» 任务要求
请把下列记录中的每一行文字原样抄写出来，不增不减，也不改动顺序。

· · · · ·

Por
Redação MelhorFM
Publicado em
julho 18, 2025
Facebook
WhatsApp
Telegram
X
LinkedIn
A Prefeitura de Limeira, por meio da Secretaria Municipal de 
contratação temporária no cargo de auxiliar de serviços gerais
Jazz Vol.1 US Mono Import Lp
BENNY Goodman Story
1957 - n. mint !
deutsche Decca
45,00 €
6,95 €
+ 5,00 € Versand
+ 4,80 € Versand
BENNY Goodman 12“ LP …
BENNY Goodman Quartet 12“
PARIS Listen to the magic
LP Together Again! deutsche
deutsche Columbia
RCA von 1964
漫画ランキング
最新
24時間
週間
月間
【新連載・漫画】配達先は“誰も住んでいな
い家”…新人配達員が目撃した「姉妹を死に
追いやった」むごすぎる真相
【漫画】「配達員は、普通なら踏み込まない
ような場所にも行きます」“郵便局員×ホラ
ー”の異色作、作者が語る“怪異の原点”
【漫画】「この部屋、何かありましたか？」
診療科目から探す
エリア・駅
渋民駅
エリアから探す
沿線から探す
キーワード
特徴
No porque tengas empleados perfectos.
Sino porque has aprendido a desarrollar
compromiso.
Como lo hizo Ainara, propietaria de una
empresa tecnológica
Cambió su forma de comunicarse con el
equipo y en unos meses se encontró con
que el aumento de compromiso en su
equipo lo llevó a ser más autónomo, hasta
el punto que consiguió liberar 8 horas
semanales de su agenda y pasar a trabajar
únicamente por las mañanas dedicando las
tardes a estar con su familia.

· · · · ·

» 本题解答
Por
Redação MelhorFM
Publicado em
julho 18, 2025
Facebook
WhatsApp
Telegram
X
LinkedIn
A Prefeitura de Limeira, por meio da Secretaria Municipal de 
contratação temporária no cargo de auxiliar de serviços gerais
Jazz Vol.1 US Mono Import Lp
BENNY Goodman Story
1957 - n. mint !
deutsche Decca
45,00 €
6,95 €
+ 5,00 € Versand
+ 4,80 € Versand
BENNY Goodman 12“ LP …
BENNY Goodman Quartet 12“
PARIS Listen to the magic
LP Together Again! deutsche
deutsche Columbia
RCA von 1964
漫画ランキング
最新
24時間
週間
月間
【新連載・漫画】配達先は“誰も住んでいな
い家”…新人配達員が目撃した「姉妹を死に
追いやった」むごすぎる真相
【漫画】「配達員は、普通なら踏み込まない
ような場所にも行きます」“郵便局員×ホラ
ー”の異色作、作者が語る“怪異の原点”
【漫画】「この部屋、何かありましたか？」
診療科目から探す
エリア・駅
渋民駅
エリアから探す
沿線から探す
キーワード
特徴
No porque tengas empleados perfectos.
Sino porque has aprendido a desarrollar
compromiso.
Como lo hizo Ainara, propietaria de una
empresa tecnológica
Cambió su forma de comunicarse con el
equipo y en unos meses se encontró con
que el aumento de compromiso en su
equipo lo llevó a ser más autónomo, hasta
el punto que consiguió liberar 8 horas
semanales de su agenda y pasar a trabajar
únicamente por las mañanas dedicando las
tardes a estar con su familia.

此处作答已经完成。